Teks Sumber =
* * *
“MENGAJI” DI AMSTERDAM RAI:
Perjalanan Santri Ndeso ke Belanda-Belgia (2)
“Neng, bangun,” ucap saya kepada istri ketika saya
terjaga dari tidur pulas selama sekitar empat jam. “Lihat, saat ini telah menunjuk sekitar pukul
14.00 siang waktu Amsterdam. Bukankah siang ini kita akan survei dulu rute ke
Amsterdam RAI?”
Kami, memang, saat itu benar-benar kecapaian. Usia di
atas 55 tahun dan lelah menempuh perjalanan lebih dari 20 jam serta lebih dari
11.600 kilometer membuat kami tumbang. Malah, karena itu, pagi hari sebelum
tidur, kami pun membatalkan pertemuan kami dengan Mbak Imazahra dan Mas Risyan
Nurhakim, dua sejoli asal Bandung yang
sedang “honeymoon backpacker”an ke pelbagai negara di Eropa dan saat itu sedang
berada di Belanda. Apalagi, hari itu, menurut Mbak Imazahra, Metro Amsterdam
sedang libur. “Assalamu’alaikum. Ini Imazahra. Kami kebingungan menuju
Amsterdam, karena hari ini Metro ternyata sedang ‘meliburkan diri’ karena
perbaikan jalur metro,” demikian bunyi short message (sms) dari Mbak Ima
pagi hari itu, Jumat 30 Agustus 2013. Namun, mengingat kami sore itu harus
pergi ke Amsterdam RAI Exhibition and Convention Centre, alias RAI
Congrescentrum dalam bahasa Belanda, tempat istri akan “mengaji” alias
“sekolah”, kami pun segera bangkit dari tempat tidur.
Eh, ternyata begitu bangun, kami merasa lapar. Padahal,
kami baru menikmati makan pagi sekitar empat jam sebelumnya. Mungkin, karena
cuaca Amsterdam hari itu berkisar antara 14 derajat celcius sampai 20 derajat
celcius, membuat kami cepat lapar.
Sambil bersiap-siap, meski telah menginjakkan kedua kakinya di lima
benua, istri yang “anak rice cooker”, alias selalu harus makan dengan nasi,
segera menanak nasi dengan rice cooker kecil yang dibawanya. “Dasar
orang Indonesia. Makan harus selalu dengan nasi. Itu yang membikin beras mahal
di sana,” canda saya kepadanya. Menggodanya.
“Biarin,” jawab istri saya penuh semangat. “Yang penting halâlan
thayyiban.”
“Hehehehe,” ucap saya sembari tersenyum.
* * *
Data Terlampir =

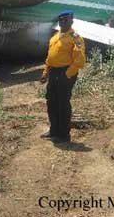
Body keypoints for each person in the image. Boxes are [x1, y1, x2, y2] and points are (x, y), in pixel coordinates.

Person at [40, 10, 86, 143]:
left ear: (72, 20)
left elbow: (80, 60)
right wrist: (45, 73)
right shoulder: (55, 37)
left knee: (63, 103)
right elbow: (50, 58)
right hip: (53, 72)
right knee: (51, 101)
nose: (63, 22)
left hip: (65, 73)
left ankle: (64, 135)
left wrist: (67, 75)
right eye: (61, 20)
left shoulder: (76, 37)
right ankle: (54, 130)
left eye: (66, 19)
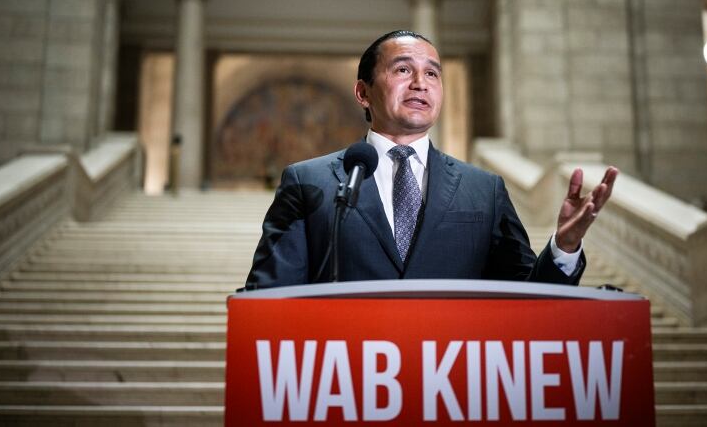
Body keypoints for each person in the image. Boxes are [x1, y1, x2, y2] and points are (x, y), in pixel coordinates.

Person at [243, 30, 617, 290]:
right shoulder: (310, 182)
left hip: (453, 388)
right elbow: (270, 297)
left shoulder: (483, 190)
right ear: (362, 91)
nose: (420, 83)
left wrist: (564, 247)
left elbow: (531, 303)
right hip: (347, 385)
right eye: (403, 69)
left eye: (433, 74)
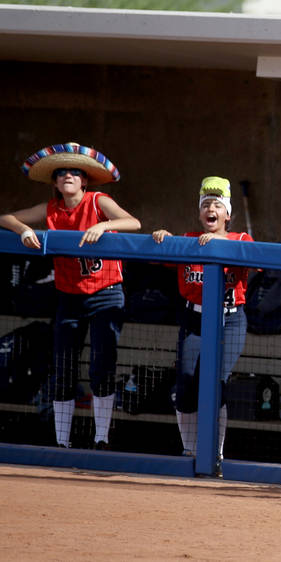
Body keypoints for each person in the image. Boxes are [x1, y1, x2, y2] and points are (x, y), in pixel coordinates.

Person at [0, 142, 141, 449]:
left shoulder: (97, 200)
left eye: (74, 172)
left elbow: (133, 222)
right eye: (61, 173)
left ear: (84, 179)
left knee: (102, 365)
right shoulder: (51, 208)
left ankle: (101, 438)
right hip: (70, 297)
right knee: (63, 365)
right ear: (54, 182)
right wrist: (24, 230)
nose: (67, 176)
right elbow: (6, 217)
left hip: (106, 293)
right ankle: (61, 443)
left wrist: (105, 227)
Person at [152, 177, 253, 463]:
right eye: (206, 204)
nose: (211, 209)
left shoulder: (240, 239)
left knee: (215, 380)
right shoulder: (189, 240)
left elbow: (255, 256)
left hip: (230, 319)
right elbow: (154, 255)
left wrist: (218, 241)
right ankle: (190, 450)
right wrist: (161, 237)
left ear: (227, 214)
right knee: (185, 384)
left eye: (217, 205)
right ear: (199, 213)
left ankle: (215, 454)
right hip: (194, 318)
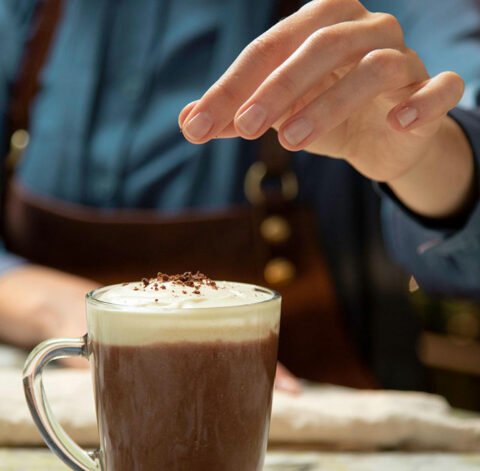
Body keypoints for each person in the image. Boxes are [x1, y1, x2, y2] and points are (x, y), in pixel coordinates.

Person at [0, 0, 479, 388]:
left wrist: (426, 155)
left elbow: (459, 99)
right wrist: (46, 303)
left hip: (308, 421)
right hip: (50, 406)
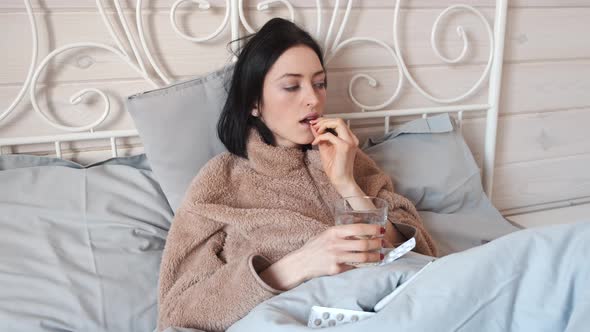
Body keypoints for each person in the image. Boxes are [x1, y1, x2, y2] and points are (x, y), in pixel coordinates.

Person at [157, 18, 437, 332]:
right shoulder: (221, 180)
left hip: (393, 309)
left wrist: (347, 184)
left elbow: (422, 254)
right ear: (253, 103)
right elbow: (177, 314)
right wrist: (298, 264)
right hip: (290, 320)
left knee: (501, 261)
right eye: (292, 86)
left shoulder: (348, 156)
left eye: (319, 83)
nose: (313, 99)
* * *
Rincian Tugas = Menurut teks sumber tentang perjalanan ke Amsterdam RAI, berapa kisaran suhu udara di Amsterdam pada hari itu? Data di atas tidak diperlukan untuk tugas ini.

Tugas Selesai = Suhu di Amsterdam hari itu berkisar antara 14 sampai 20 derajat Celsius.